井の中の蛙大海を知らず - "A frog in a well does not know the great sea."
Software engineering may be difficult, but fostering a working environment that enables skilled engineers to perform their best can sometimes seem downright impossible. Every day, many engineering teams are battling a messy whirlwind of forces like unmovable deadlines, impostor syndrome, psychological safety issues, personnel/leadership conflicts, fierce technological preferences, and more. With teams more distributed all over the world than ever before, cultural differences can exacerbate many of these difficulties.
As a software engineering coach, my job is to not only introduce new technology to software teams, but to strengthen their working relationships within their organization. Coaches aren’t simply technical instructors. Rather, they are change agents that guide a team towards better outcomes for their project as well as their interactions with one another.

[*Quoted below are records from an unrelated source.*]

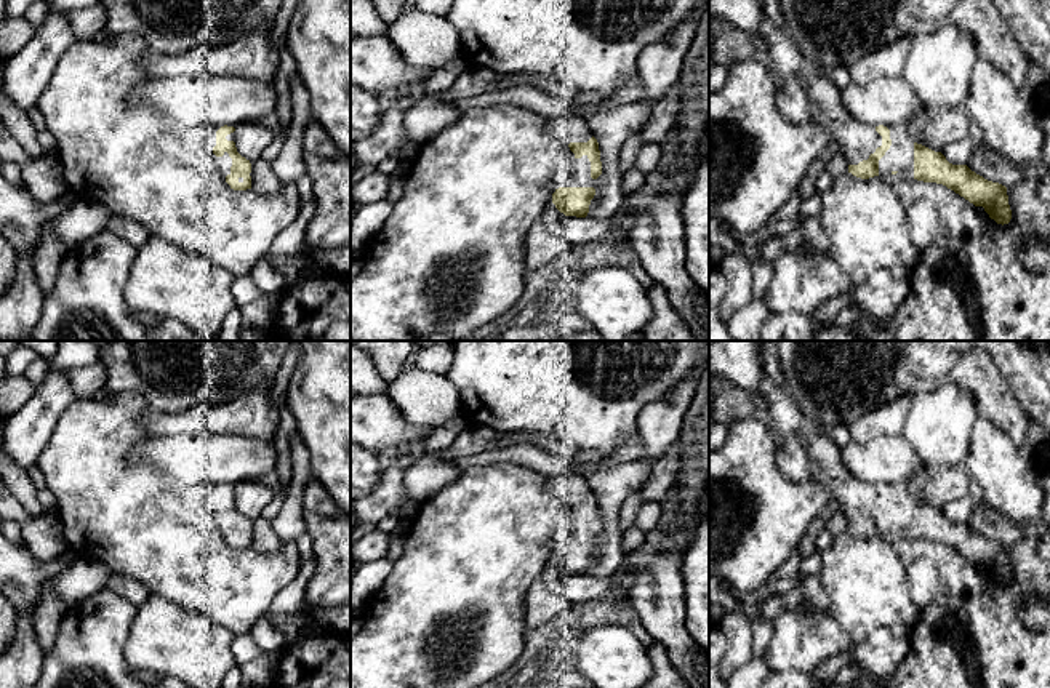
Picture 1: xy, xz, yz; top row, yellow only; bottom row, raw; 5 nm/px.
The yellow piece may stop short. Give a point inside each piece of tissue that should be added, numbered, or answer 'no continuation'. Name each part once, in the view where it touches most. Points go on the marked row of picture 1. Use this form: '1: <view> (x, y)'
1: xz (569, 172)

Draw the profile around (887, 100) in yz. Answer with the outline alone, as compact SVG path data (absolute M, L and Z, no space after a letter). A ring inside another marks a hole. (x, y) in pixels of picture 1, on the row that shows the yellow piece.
M879 77L868 85L848 83L840 91L844 109L866 125L900 125L924 114L922 101L901 77Z

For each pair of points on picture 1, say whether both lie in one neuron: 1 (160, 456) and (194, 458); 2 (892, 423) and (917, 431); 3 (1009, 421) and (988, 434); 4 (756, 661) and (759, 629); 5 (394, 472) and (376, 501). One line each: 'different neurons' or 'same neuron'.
1: same neuron
2: different neurons
3: different neurons
4: same neuron
5: same neuron

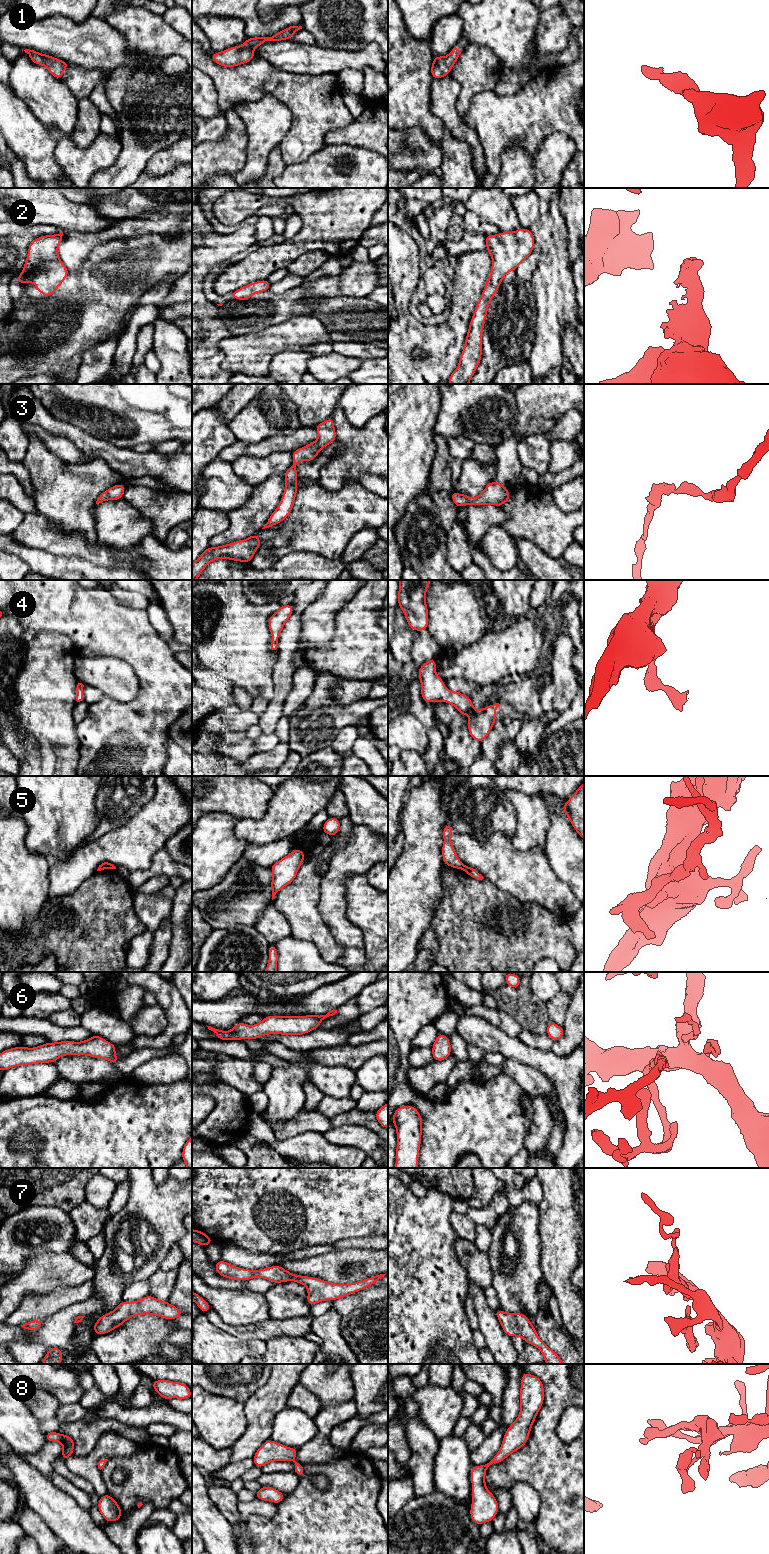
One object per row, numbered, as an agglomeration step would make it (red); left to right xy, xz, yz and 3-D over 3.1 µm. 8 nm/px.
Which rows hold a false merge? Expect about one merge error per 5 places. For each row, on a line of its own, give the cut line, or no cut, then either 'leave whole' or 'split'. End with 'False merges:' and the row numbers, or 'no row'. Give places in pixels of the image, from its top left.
1: cut none; leave whole
2: cut none; leave whole
3: cut none; leave whole
4: cut none; leave whole
5: cut yz (464, 865), (461, 868); split
6: cut none; leave whole
7: cut none; leave whole
8: cut none; leave whole
False merges: 5

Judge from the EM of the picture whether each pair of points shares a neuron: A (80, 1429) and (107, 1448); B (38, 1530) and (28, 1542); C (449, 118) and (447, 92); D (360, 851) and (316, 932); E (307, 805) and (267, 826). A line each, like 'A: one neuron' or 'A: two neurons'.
A: two neurons
B: two neurons
C: one neuron
D: two neurons
E: one neuron

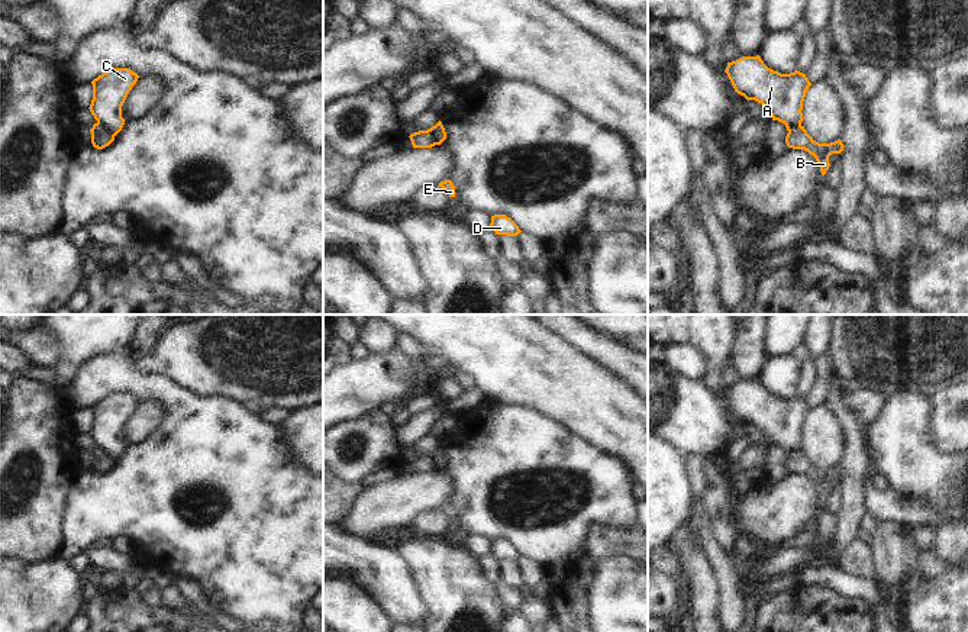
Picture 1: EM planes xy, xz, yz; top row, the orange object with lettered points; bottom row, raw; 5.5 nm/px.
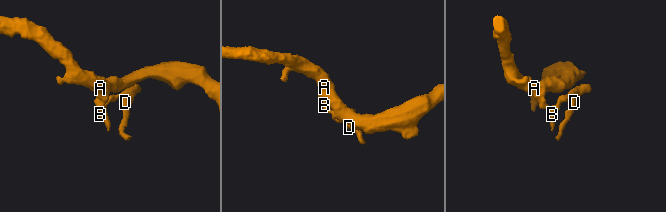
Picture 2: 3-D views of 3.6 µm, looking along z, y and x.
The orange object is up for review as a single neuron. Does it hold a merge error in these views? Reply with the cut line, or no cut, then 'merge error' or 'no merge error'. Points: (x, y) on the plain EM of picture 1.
cut in xy along (97, 447), (115, 460); merge error

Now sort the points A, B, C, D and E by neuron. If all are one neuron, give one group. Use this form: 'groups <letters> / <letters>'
groups A C / B D E

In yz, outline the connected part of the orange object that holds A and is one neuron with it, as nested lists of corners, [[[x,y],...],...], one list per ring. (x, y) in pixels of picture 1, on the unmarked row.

In this presentation, I will discuss tips, tricks, and techniques that technical leaders and managers alike can utilize to better coach engineering teams, including concepts like the definition of empathy (and, more importantly, what doesn't count), the trust-influence relationship model, introducing new technologies in a meaningful and consumable way, and a 5-step process to provide teams confidence to own their new solutions moving forward.
Michael "Miggs" Migliacio is a Software Engineering Coach in the Target Dojo with over 15 years of experience in software development. Previously, he held engineering roles at IBM, IGN Entertainment, and Best Buy, where he led the team responsible for building the API that powers shipping and delivery for one of the largest eCommerce platforms in the world. He is also JLPT-certified and serves as a Japanese-to-English interpreter for the Bloomington-Izumi Sister City Organization. Outside of Target, Michael co-founded video game development studio Intropy Games and worked closely with Japanese publisher CrossFunction in order to launch a localized title on Nintendo consoles in Japan.
He earned a Bachelor's in Computer Science with a minor in Japanese from Purdue University and is currently pursuing a Master's in Computer Science from Georgia Tech.